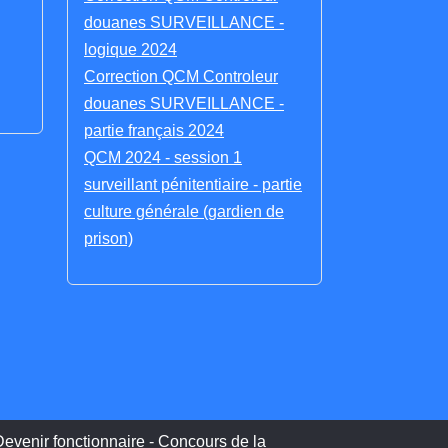
douanes SURVEILLANCE -
logique 2024
Correction QCM Controleur
douanes SURVEILLANCE -
partie français 2024
QCM 2024 - session 1
surveillant pénitentiaire - partie
culture générale (gardien de
prison)
evenir fonctionnaire - Concours de la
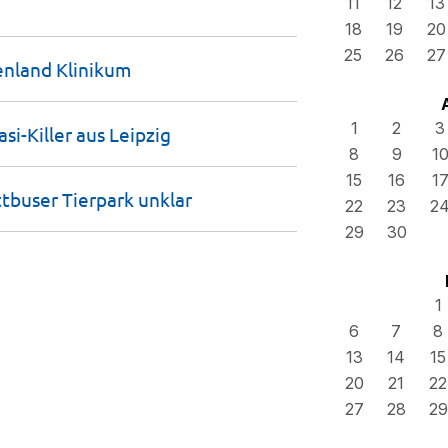
11
12
13
18
19
20
25
26
27
eenland
Klinikum
1
2
3
si-Killer aus
Leipzig
8
9
1
15
16
1
tbuser Tierpark
unklar
22
23
2
29
30
1
6
7
8
13
14
15
20
21
22
27
28
29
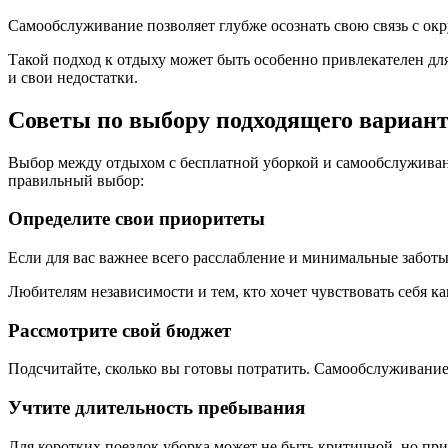
Самообслуживание позволяет глубже осознать свою связь с о
Такой подход к отдыху может быть особенно привлекателен для 
и свои недостатки.
Советы по выбору подходящего вариан
Выбор между отдыхом с бесплатной уборкой и самообслуживан
правильный выбор:
Определите свои приоритеты
Если для вас важнее всего расслабление и минимальные заботы
Любителям независимости и тем, кто хочет чувствовать себя к
Рассмотрите свой бюджет
Подсчитайте, сколько вы готовы потратить. Самообслуживание
Учтите длительность пребывания
Для коротких поездок уборка может не быть критичной, но пр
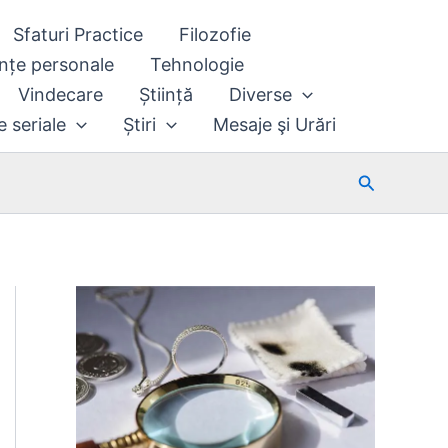
Sfaturi Practice
Filozofie
nțe personale
Tehnologie
Vindecare
Știință
Diverse
e seriale
Știri
Mesaje şi Urări
Search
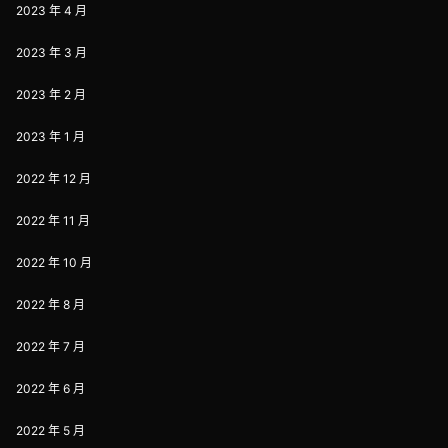
2023 年 4 月
2023 年 3 月
2023 年 2 月
2023 年 1 月
2022 年 12 月
2022 年 11 月
2022 年 10 月
2022 年 8 月
2022 年 7 月
2022 年 6 月
2022 年 5 月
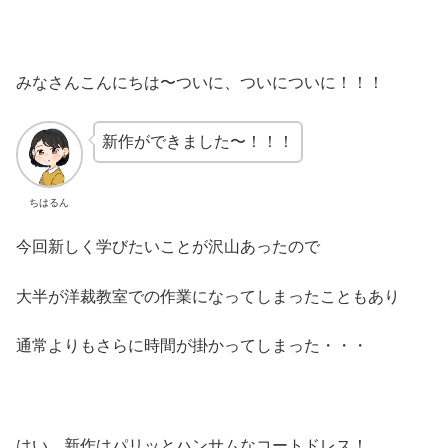
みなさんこんにちは〜ついに、ついについに！！！
新作ができました〜！！！
ちはるん
今回新しく学びたいことが沢山あったので
大半が洋裁教室での作業になってしまったこともあり
通常よりもさらに時間が掛かってしまった・・・
はい、新作はパリッとハンサムなコートドレス！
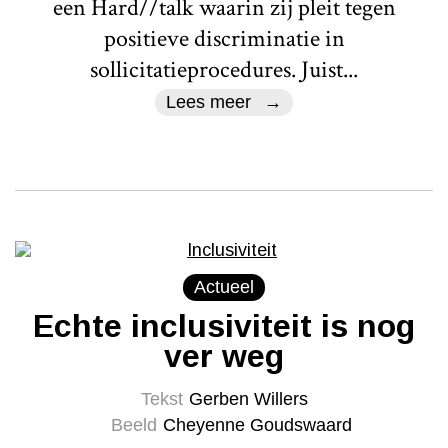
een Hard//talk waarin zij pleit tegen
positieve discriminatie in
sollicitatieprocedures. Juist...
Lees meer
Actueel
Echte inclusiviteit is nog
ver weg
Tekst
Gerben Willers
Beeld
Cheyenne Goudswaard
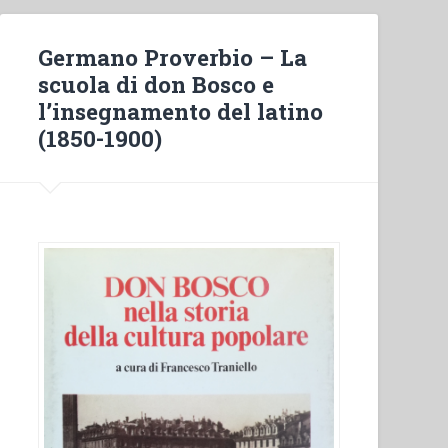
Germano Proverbio – La
scuola di don Bosco e
l’insegnamento del latino
(1850-1900)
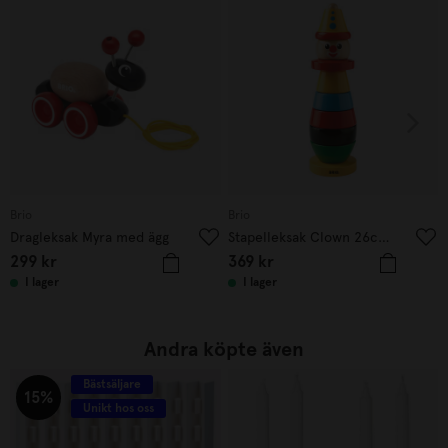
Brio
Brio
Dragleksak Myra med ägg
Stapelleksak Clown 26cm Multi
299
kr
369
kr
I lager
I lager
Andra köpte även
Bästsäljare
15%
Unikt hos oss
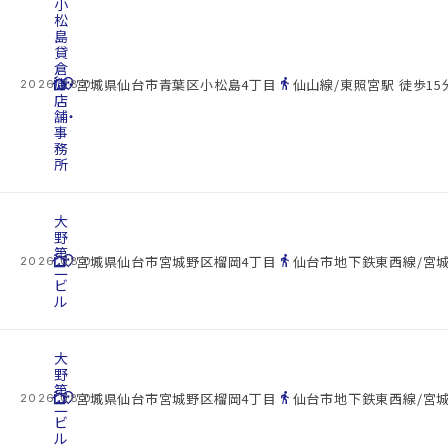
小
松
島
貸
倉
cottage
庫・
location_on
directions_walk
宮城県仙台市青葉区小松島4丁目
仙山線/東照宮駅 徒歩15
2026.08.07
店
舗・
事
務
所
大
野
第
cottage
location_on
directions_walk
宮城県仙台市宮城野区榴岡4丁目
仙台市地下鉄東西線/宮城
2026.08.07
二
ビ
ル
大
野
第
cottage
location_on
directions_walk
宮城県仙台市宮城野区榴岡4丁目
仙台市地下鉄東西線/宮城
2026.08.07
二
ビ
ル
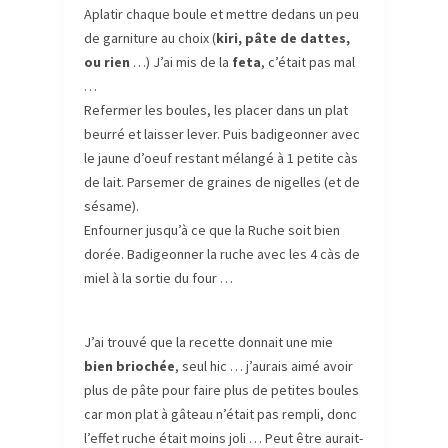
Aplatir chaque boule et mettre dedans un peu
de garniture au choix (
kiri, pâte de dattes,
ou rien
…) J’ai mis de la
feta
, c’était pas mal
…
Refermer les boules, les placer dans un plat
beurré et laisser lever. Puis badigeonner avec
le jaune d’oeuf restant mélangé à 1 petite càs
de lait. Parsemer de graines de nigelles (et de
sésame).
Enfourner jusqu’à ce que la Ruche soit bien
dorée. Badigeonner la ruche avec les 4 càs de
miel à la sortie du four …
J’ai trouvé que la recette donnait une mie
bien briochée
, seul hic … j’aurais aimé avoir
plus de pâte pour faire plus de petites boules
car mon plat à gâteau n’était pas rempli, donc
l’effet ruche était moins joli … Peut être aurait-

----

- EXERCISE DETAILS: Put every line above into a numbered list, omitting blank lines. Leave the pictures out of the answer.

- SOLUTION FOR THIS TASK:
1. douanes SURVEILLANCE -
2. logique 2024
3. Correction QCM Controleur
4. douanes SURVEILLANCE -
5. partie français 2024
6. QCM 2024 - session 1
7. surveillant pénitentiaire - partie
8. culture générale (gardien de
9. prison)
10. evenir fonctionnaire - Concours de la
11. 11
12. 12
13. 13
14. 18
15. 19
16. 20
17. 25
18. 26
19. 27
20. eenland
21. Klinikum
22. 1
23. 2
24. 3
25. si-Killer aus
26. Leipzig
27. 8
28. 9
29. 1
30. 15
31. 16
32. 1
33. tbuser Tierpark
34. unklar
35. 22
36. 23
37. 2
38. 29
39. 30
40. 1
41. 6
42. 7
43. 8
44. 13
45. 14
46. 15
47. 20
48. 21
49. 22
50. 27
51. 28
52. 29
53. Самообслуживание позволяет глубже осознать свою связь с о
54. Такой подход к отдыху может быть особенно привлекателен для 
55. и свои недостатки.
56. Советы по выбору подходящего вариан
57. Выбор между отдыхом с бесплатной уборкой и самообслуживан
58. правильный выбор:
59. Определите свои приоритеты
60. Если для вас важнее всего расслабление и минимальные заботы
61. Любителям независимости и тем, кто хочет чувствовать себя к
62. Рассмотрите свой бюджет
63. Подсчитайте, сколько вы готовы потратить. Самообслуживание
64. Учтите длительность пребывания
65. Для коротких поездок уборка может не быть критичной, но пр
66. Sfaturi Practice
67. Filozofie
68. nțe personale
69. Tehnologie
70. Vindecare
71. Știință
72. Diverse
73. e seriale
74. Știri
75. Mesaje şi Urări
76. Search
77. 2023 年 4 月
78. 2023 年 3 月
79. 2023 年 2 月
80. 2023 年 1 月
81. 2022 年 12 月
82. 2022 年 11 月
83. 2022 年 10 月
84. 2022 年 8 月
85. 2022 年 7 月
86. 2022 年 6 月
87. 2022 年 5 月
88. みなさんこんにちは〜ついに、ついについに！！！
89. 新作ができました〜！！！
90. ちはるん
91. 今回新しく学びたいことが沢山あったので
92. 大半が洋裁教室での作業になってしまったこともあり
93. 通常よりもさらに時間が掛かってしまった・・・
94. はい、新作はパリッとハンサムなコートドレス！
95. een Hard//talk waarin zij pleit tegen
96. positieve discriminatie in
97. sollicitatieprocedures. Juist...
98. Lees meer
99. Actueel
100. Echte inclusiviteit is nog
101. ver weg
102. Tekst
103. Gerben Willers
104. Beeld
105. Cheyenne Goudswaard
106. Germano Proverbio – La
107. scuola di don Bosco e
108. l’insegnamento del latino
109. (1850-1900)
110. Brio
111. Brio
112. Dragleksak Myra med ägg
113. Stapelleksak Clown 26cm Multi
114. 299
115. kr
116. 369
117. kr
118. I lager
119. I lager
120. Andra köpte även
121. Bästsäljare
122. 15%
123. Unikt hos oss
124. 小
125. 松
126. 島
127. 貸
128. 倉
129. cottage
130. 庫・
131. location_on
132. directions_walk
133. 宮城県仙台市青葉区小松島4丁目
134. 仙山線/東照宮駅 徒歩15
135. 2026.08.07
136. 店
137. 舗・
138. 事
139. 務
140. 所
141. 大
142. 野
143. 第
144. cottage
145. location_on
146. directions_walk
147. 宮城県仙台市宮城野区榴岡4丁目
148. 仙台市地下鉄東西線/宮城
149. 2026.08.07
150. 二
151. ビ
152. ル
153. 大
154. 野
155. 第
156. cottage
157. location_on
158. directions_walk
159. 宮城県仙台市宮城野区榴岡4丁目
160. 仙台市地下鉄東西線/宮城
161. 2026.08.07
162. 二
163. ビ
164. ル
165. Aplatir chaque boule et mettre dedans un peu
166. de garniture au choix (
167. kiri, pâte de dattes,
168. ou rien
169. …) J’ai mis de la
170. feta
171. , c’était pas mal
172. …
173. Refermer les boules, les placer dans un plat
174. beurré et laisser lever. Puis badigeonner avec
175. le jaune d’oeuf restant mélangé à 1 petite càs
176. de lait. Parsemer de graines de nigelles (et de
177. sésame).
178. Enfourner jusqu’à ce que la Ruche soit bien
179. dorée. Badigeonner la ruche avec les 4 càs de
180. miel à la sortie du four …
181. J’ai trouvé que la recette donnait une mie
182. bien briochée
183. , seul hic … j’aurais aimé avoir
184. plus de pâte pour faire plus de petites boules
185. car mon plat à gâteau n’était pas rempli, donc
186. l’effet ruche était moins joli … Peut être aurait-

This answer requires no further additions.